■ TASK DESCRIPTION ■
Copy the part of the records that begins with the line containing "Given that 0°" and ends with the line containing "Answer: approximately 315°", changing "chest of drawers" to "dresser" and keeping all else as it stands.

[Start of section]

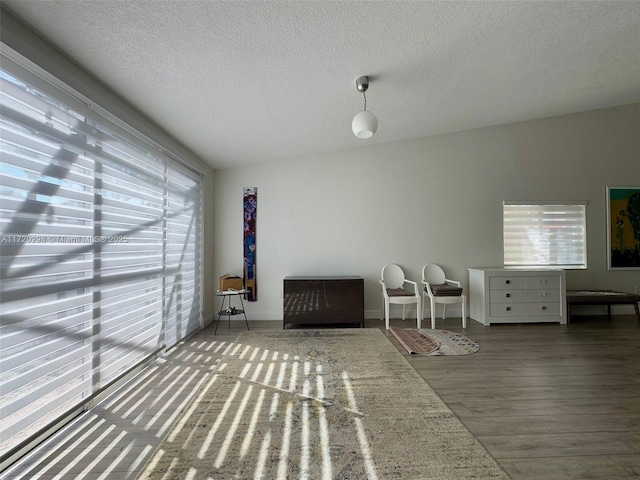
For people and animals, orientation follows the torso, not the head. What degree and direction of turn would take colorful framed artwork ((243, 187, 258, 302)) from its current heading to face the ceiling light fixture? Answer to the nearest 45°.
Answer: approximately 45° to its left

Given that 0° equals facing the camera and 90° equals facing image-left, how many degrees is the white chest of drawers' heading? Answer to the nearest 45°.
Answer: approximately 315°

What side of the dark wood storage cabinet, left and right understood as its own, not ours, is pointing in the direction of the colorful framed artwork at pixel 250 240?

[End of section]

■ SOLUTION ■
Given that 0° equals facing the camera and 90° equals facing image-left, how many degrees is the white dresser' heading? Answer to the nearest 45°.
Answer: approximately 315°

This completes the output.